The city zoo got a special gift as it celebrated the Night of Living Zoo, its biggest annual fundraiser.
Keeper Joy Gibson-McIntire noticed something different in the animal holding area of the sloth exhibit. The male and female Titi monkeys were huddled close together and as she peered into their enclosure, she noticed what looked like another appendage on the male monkey. As she looked closer, she saw a tiny baby monkey clinging to his dad.
The two adult Titi monkeys at Salisbury Zoo are among just 46 of their species currently in Association of Zoos & Aquariums accredited zoos in the nation, the zoo said.
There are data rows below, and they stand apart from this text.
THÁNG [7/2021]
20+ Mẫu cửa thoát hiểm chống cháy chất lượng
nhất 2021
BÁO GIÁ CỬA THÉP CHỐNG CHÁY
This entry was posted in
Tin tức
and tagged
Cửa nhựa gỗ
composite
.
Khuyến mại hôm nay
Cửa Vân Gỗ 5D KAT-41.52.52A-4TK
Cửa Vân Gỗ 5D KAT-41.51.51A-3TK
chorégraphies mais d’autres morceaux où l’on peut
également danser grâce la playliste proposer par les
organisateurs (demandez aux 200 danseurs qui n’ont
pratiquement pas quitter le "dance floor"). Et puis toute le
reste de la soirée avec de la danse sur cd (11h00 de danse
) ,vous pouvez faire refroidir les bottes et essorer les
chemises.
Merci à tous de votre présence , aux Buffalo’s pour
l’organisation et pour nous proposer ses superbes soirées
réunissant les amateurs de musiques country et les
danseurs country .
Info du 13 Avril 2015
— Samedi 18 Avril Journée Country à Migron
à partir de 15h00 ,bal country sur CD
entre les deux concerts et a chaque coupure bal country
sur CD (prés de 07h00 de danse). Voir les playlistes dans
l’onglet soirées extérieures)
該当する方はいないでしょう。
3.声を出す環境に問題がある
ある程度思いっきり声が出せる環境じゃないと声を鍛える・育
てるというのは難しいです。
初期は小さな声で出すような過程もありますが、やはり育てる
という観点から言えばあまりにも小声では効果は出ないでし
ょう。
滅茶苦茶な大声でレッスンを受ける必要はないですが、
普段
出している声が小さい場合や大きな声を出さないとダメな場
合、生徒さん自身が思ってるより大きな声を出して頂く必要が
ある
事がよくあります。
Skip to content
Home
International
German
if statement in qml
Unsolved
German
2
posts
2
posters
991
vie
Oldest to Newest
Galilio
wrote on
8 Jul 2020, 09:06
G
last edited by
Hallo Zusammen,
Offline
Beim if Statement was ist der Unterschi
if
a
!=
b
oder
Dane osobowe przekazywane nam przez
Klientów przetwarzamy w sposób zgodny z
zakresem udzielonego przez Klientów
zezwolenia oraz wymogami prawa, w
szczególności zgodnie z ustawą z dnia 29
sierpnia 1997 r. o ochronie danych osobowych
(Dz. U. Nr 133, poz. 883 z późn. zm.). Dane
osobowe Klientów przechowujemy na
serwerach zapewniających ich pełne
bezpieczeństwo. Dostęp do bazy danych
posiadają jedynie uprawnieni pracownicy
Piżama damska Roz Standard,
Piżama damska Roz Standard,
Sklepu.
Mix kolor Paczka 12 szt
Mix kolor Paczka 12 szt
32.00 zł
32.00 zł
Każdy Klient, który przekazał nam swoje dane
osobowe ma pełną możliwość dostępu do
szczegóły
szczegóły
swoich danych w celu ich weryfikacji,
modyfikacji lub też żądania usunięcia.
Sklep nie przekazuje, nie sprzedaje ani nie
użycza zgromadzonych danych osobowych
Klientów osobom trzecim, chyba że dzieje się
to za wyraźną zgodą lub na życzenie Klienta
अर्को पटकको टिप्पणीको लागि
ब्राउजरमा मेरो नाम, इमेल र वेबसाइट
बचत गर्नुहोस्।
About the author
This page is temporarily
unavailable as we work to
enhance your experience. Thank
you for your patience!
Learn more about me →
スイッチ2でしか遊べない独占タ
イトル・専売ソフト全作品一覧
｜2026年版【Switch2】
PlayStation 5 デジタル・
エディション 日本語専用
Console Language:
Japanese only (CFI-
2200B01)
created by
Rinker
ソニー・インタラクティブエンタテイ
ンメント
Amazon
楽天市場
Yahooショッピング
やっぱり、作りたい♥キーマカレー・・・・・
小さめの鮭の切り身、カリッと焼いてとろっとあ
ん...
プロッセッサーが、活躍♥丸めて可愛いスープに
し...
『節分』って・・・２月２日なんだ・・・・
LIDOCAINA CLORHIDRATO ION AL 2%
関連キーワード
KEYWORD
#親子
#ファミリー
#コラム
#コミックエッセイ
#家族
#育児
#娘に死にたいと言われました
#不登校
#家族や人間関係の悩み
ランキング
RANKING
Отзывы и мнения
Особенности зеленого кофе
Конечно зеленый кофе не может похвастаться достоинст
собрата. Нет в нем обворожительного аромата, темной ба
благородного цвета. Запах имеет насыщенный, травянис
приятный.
Threatened mainly by habitat destruction, the Titi monkey is one of 36 species of primates found in the Amazon region. The monkeys are part of AZA’s Species Survival Plan, which aims to ensure long-term viability of the captive population of the species.
Although these tiny monkeys reach full adult weight at 10 months of age, they do not reach sexual maturity until 3-5 years of age.
The pair usually mate for life, and like tamarins, the father takes over the care of the infant after it is 2 days old. He carries it, grooms it, shelters it with his body when it rains. He only returns it to the mother to drink milk. This occurs for 4 to 5 months.
Youngsters remain in the family until they are about 3 years old, even when other babies are born.
“The birth of this little creature has special meaning to all of the zoo staff and volunteers, it is what we have worked so hard to do, the timing couldn’t have been better,” said Director Joel Hamilton.